The specific issue that you're hitting right now is probably that the client receives the zero and says "this isn't a complete HTTP reply and I'm expecting a complete HTTP reply, so more data must be coming", so it waits for more data

Since the client only speaks HTTP and you are not sending HTTP to the client in the timeout case, why would you expect it to work?

You are actually not doing this even in the success case! You have attached an HTTP decoder to the outbound connection and are relaying the decoded output to the client. But the client expects raw HTTP.
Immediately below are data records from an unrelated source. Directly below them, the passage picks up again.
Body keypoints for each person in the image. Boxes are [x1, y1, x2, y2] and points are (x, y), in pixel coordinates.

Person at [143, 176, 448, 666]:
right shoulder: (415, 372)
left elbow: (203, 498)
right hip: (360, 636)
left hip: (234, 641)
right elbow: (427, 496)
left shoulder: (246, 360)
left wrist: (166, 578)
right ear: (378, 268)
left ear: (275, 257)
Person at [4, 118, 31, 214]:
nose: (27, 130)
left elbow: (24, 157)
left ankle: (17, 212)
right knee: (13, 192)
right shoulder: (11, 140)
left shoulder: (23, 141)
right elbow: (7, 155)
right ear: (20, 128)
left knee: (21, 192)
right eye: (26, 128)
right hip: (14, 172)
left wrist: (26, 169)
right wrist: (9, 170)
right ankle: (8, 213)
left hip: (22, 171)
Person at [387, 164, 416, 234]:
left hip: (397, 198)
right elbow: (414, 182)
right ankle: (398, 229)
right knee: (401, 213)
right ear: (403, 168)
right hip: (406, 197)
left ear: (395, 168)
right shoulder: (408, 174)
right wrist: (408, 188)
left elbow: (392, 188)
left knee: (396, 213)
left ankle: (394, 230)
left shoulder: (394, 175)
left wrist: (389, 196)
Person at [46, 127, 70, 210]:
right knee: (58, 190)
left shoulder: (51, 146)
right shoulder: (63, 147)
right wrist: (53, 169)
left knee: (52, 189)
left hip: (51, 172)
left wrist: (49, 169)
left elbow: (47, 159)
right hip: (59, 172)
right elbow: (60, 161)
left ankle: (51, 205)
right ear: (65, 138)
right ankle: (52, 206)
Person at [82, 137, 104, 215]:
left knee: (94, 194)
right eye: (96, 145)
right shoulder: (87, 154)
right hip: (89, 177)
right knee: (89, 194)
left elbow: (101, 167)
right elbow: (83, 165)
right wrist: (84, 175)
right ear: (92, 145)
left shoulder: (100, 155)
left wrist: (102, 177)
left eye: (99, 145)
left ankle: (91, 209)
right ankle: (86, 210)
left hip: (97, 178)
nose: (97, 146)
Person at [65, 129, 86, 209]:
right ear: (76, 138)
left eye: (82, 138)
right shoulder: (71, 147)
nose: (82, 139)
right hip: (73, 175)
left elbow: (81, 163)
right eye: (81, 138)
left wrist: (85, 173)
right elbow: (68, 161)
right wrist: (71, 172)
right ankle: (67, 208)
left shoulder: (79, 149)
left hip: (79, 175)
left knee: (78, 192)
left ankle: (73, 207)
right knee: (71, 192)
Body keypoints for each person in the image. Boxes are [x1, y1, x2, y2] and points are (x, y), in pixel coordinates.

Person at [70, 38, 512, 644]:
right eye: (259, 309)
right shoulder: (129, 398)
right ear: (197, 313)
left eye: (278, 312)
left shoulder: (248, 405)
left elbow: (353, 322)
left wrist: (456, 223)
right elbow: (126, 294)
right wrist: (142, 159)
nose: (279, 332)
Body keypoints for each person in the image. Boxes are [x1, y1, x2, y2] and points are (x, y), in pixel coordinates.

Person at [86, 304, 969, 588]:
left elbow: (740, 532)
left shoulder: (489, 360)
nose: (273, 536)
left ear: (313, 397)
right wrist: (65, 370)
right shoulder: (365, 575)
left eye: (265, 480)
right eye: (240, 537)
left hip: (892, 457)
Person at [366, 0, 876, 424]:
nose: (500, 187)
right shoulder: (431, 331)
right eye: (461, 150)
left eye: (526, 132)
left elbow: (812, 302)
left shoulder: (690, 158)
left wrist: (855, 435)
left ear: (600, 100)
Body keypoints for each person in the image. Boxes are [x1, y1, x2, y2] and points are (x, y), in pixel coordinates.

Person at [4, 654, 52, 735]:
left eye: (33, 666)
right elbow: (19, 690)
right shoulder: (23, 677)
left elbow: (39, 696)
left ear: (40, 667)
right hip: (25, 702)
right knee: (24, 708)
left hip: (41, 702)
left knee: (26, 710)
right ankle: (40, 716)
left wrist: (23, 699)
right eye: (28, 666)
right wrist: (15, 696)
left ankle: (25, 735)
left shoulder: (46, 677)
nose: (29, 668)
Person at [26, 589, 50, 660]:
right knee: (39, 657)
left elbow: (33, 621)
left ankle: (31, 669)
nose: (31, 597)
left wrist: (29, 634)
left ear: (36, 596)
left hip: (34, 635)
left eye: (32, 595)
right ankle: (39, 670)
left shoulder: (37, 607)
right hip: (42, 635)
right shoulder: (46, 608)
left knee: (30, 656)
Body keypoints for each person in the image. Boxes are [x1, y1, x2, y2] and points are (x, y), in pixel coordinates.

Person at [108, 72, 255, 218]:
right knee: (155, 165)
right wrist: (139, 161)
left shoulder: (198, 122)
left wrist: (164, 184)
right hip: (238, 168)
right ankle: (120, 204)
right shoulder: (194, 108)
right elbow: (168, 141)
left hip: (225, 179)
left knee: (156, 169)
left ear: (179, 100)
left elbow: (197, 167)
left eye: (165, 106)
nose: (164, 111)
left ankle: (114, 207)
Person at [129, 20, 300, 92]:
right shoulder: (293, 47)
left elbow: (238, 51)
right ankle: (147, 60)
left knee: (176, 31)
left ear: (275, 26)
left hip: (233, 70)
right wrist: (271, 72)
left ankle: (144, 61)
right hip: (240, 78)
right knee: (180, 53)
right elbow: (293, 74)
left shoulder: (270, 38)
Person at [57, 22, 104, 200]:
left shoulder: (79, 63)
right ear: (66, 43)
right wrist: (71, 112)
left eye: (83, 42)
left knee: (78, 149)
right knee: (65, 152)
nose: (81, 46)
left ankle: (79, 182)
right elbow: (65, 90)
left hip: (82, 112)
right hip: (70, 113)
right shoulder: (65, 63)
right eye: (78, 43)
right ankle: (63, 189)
There are lots of ways this can bite you. Say the proxied response headers indicate chunked encoding. You either need to modify those headers or send the data to the client with chunked encoding too because your code to receive the proxy response decodes chunked encoding. Where is the code for this?

You need to correctly handle HTTP connection persistence. You need to detect whether the client supports it and whether the proxied reply is compatible with it to know how to handle the client connection after you proxy the reply. Should you close it? Should you try to receive another reply on the same connection? It depends on several factors -- where is the code to make this decision correctly?

There are lots of other issues with your code too. You should look at code for existing HTTP proxies that work and understand how they work. There are a large number of issues you must get right for a real HTTP proxy to work and you haven't addressed them.

There are some possible hacks that might get this approach to seem to work enough that you may be able to pass it off as done. But if this is an important application that has to be reliable, this is the wrong approach. HTTP proxies are big, complicated things. This code is not one.

Look at finding the simplest code for a working real HTTP proxy that you can use. Read the HTTP specification and look closely at the requirements for proxies. This is a minefield and you really should start with an HTTP proxy that's known to work and modify it as you need.